Justice Franklin Weissberg dismissed a lawsuit brought last year by medical students Sara Levin, 26, and Maggie Jones, 23, against Einstein. Each was offered subsidized apartments, but sued after the college denied their requests to have their non-student lesbian partners live with them.
The lawsuit contended that Einstein violated city and state laws against discrimination based on marital status. But Weissberg ruled that same-sex couples do not have the same constitutional guarantees as married couples.
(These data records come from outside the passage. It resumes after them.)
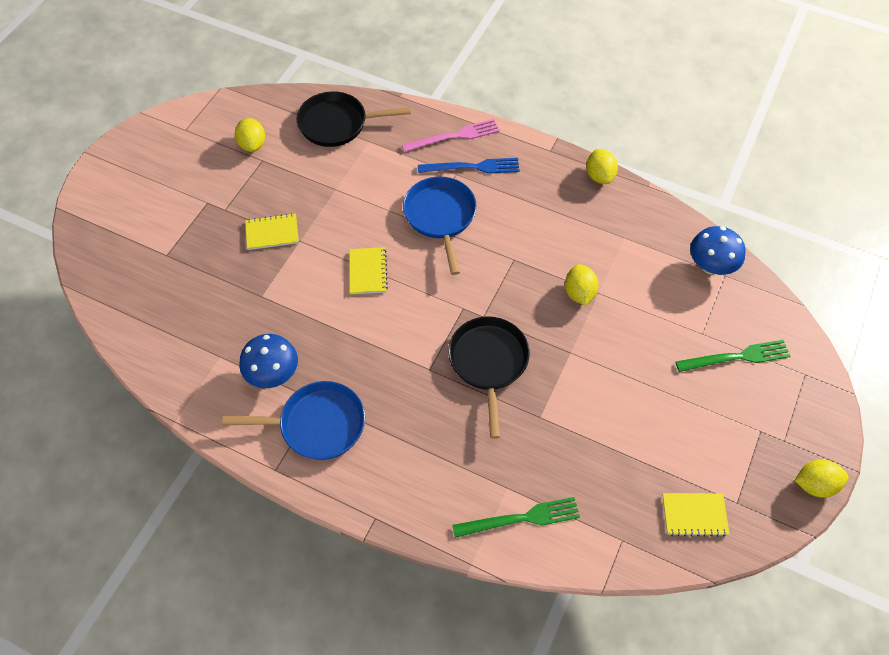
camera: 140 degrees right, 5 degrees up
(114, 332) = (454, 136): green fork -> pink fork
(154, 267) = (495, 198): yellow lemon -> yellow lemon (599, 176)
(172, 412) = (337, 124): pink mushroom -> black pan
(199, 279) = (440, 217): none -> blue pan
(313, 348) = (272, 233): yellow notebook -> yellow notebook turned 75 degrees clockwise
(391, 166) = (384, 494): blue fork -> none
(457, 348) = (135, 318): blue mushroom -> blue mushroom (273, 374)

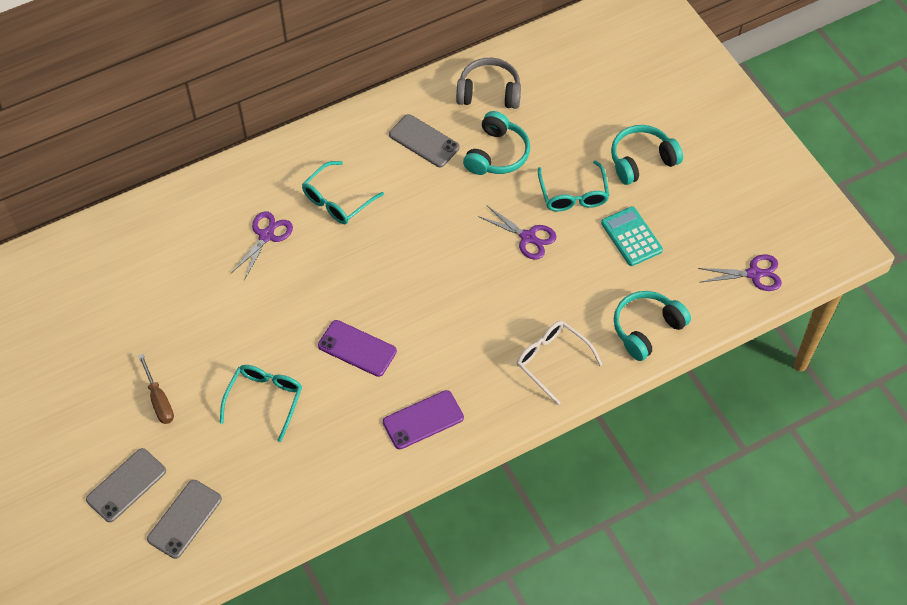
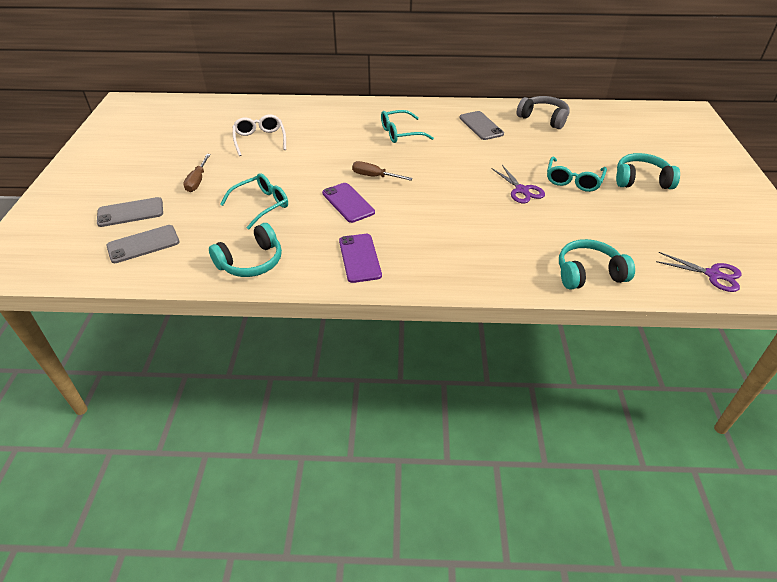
camera: 30 degrees right, 15 degrees down
(266, 236) = (341, 134): purple scissors -> none
(357, 292) = (374, 176): none -> brown screwdriver
(423, 420) = (359, 258): purple phone -> purple phone turned 75 degrees clockwise
(497, 154) = (528, 145): turquoise headphones -> turquoise headphones (251, 262)
(552, 361) = (491, 263): white glasses -> white glasses (260, 140)
(631, 237) = (608, 216): turquoise calculator -> none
The judge said nothing in the law prohibited YU from distinguishing between married and unmarried couples in deciding who would be allowed to live in subsidized housing.
Weissberg also rejected the suit’s claim that the school’s housing policy has a disparate impact on them because they are gay.
The attorney for the women, Michael Adams, associate director of the American Civil Liberties Union Lesbian and Gay Rights Project, called the decision disappointing and said his group would appeal.
Abe Habenstreit, Einstein’s director of public affairs, said the college was pleased that the court validated its student housing policies, which he said "are fair, appropriate and in compliance with all anti-discrimination laws."